The same study highlights that 40% of the industry is currently utilising AI for sales and marketing optimisation, and just shy of 9% is not currently using it but plans on doing so in the next three years. That equates to more than half of financial institutions setting themselves up to fall behind the competition.

 

Modernising the marketing function

Let’s look at the facts. Modern marketing often relies on checking data and processing information from several different platforms. Equally, optimisation, or continuous learning, is a necessity in programmatic advertising. AI is perfectly positioned for these types of processes and can do them at a pace which is impossible for humans to compete with (nor do we really want to). 

Due to AI being outcome-based, it also removes a lot of the complexity. This allows for increased productivity, an increase in outputs and work being completed quicker. Instead of getting bogged down in data, AI frees up the marketing team to focus on creativity, strategic direction, increased profitability and delivering measurable outcomes. All of which are key to the prolonged success of businesses within the sector.

 

AI supercharges advertising

One area in particular AI can drive clear ROI for financial services organisations is through programmatic advertising, which depends on enormous data and processing to understand target audiences and their behaviours and reach them in real time. More traditional approaches depend on stereotypes and outdated third-party cookies – this doesn’t cut it any more. 

Take a wealth management firm for example, which will be proactively targeting HNWIs. The make-up of that cross-section of society is completely different from what it was even a decade ago, so assuming the majority all watch the same TV shows, or digest their news on the same websites, hinders results significantly. Instead, AI allows marketers to understand their audiences in real time, often expanding reach through more inclusion and improving overall business results.

American Express proves exactly that in The Netherlands. At a time when credit card adoption was only at 37% and debit cards were far more popular in the Dutch market, AmEx leveraged our AI to gain an in-depth view of potential customers based on current applicants, demographics and interests. These AI-powered insights allowed the company to activate a programmatic advertising campaign which reached the customers most likely to convert and outperformed legacy approaches within days.
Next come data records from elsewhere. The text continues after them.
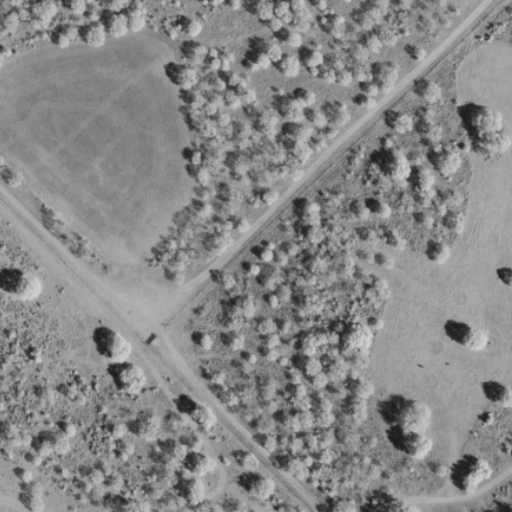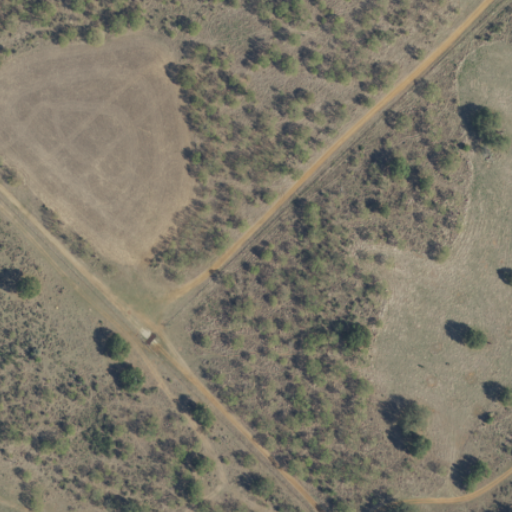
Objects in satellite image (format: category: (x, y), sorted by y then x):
road: (170, 308)
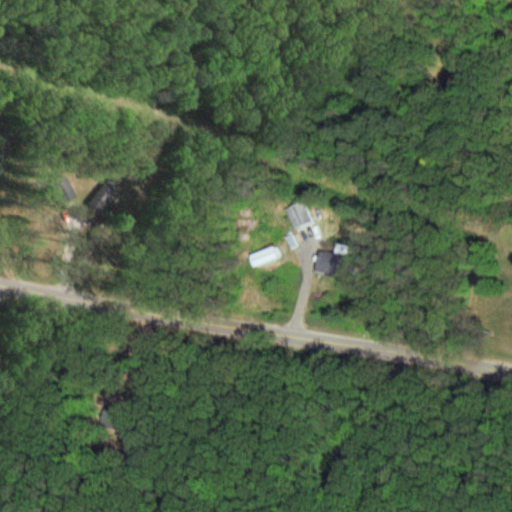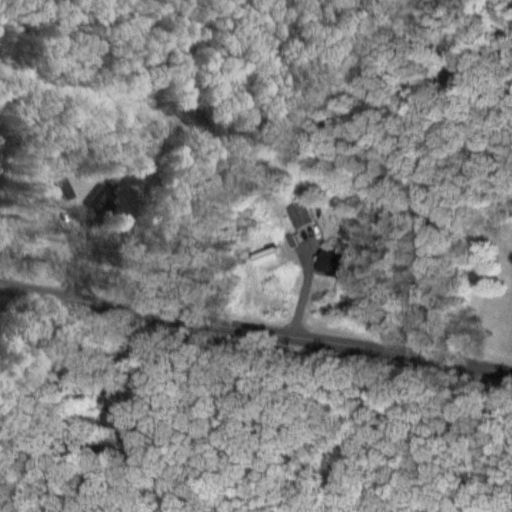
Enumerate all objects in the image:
building: (61, 189)
building: (302, 217)
building: (268, 256)
road: (255, 330)
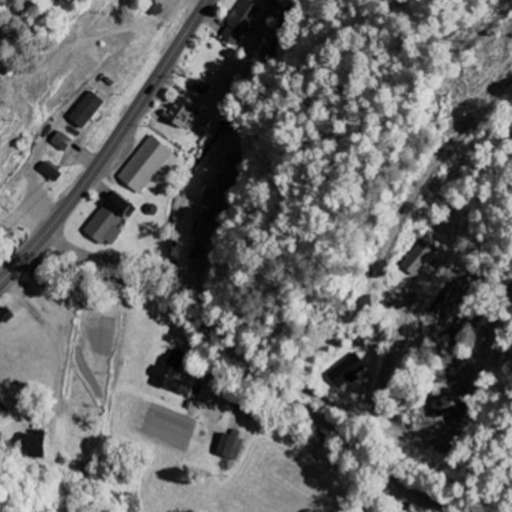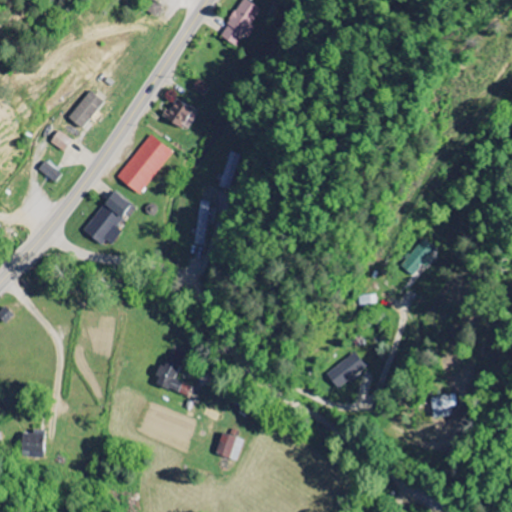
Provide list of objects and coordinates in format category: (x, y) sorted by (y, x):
building: (239, 23)
building: (198, 88)
building: (84, 110)
building: (178, 115)
building: (59, 142)
road: (109, 145)
building: (142, 166)
building: (227, 171)
building: (48, 172)
building: (106, 222)
building: (199, 224)
building: (417, 259)
building: (368, 301)
building: (4, 315)
building: (345, 372)
building: (170, 375)
road: (255, 379)
building: (443, 407)
building: (32, 444)
building: (227, 447)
With more data available than ever before, AI is the engine to engage audiences based on their real life interests, even as consumer behaviour shifts. Marketers are able to adjust their creative outputs to match with these changing interests. It also allows marketers to optimise towards specific KPIs, as pointing machine learning at an issue means it relentlessly optimises towards it. 

 

Remain competitive

The truth is, AI can (and should) be the technology that helps you to reach the next level – delivering results you arguably didn’t have the time to even fathom previously. With the technology now available, the hours, days and even weeks of time spent every year in your marketing team lost in the weeds of data should be viewed as a missed opportunity. Even more importantly, it’s an opportunity the industry leaders won’t be passing up.

AI can be your support team right now, freeing up you and your colleagues to add value across the board. Deciding to ignore the technological advancements will set back marketers years, or even decades, compared to forward thinking teams that are already targeting their products and services at tailored audiences via AI-powered campaigns.

The time is now for the sector to engage with AI to supercharge marketing and gain a more accurate picture of your best audiences and how to effectively reach them. The era of guesswork is over, as technology levels the playing field for all marketers. AI can be a superpower and FS companies should be prepared to leverage and adopt it to get the best results possible – or prepare to see a negative impact on the bottom line.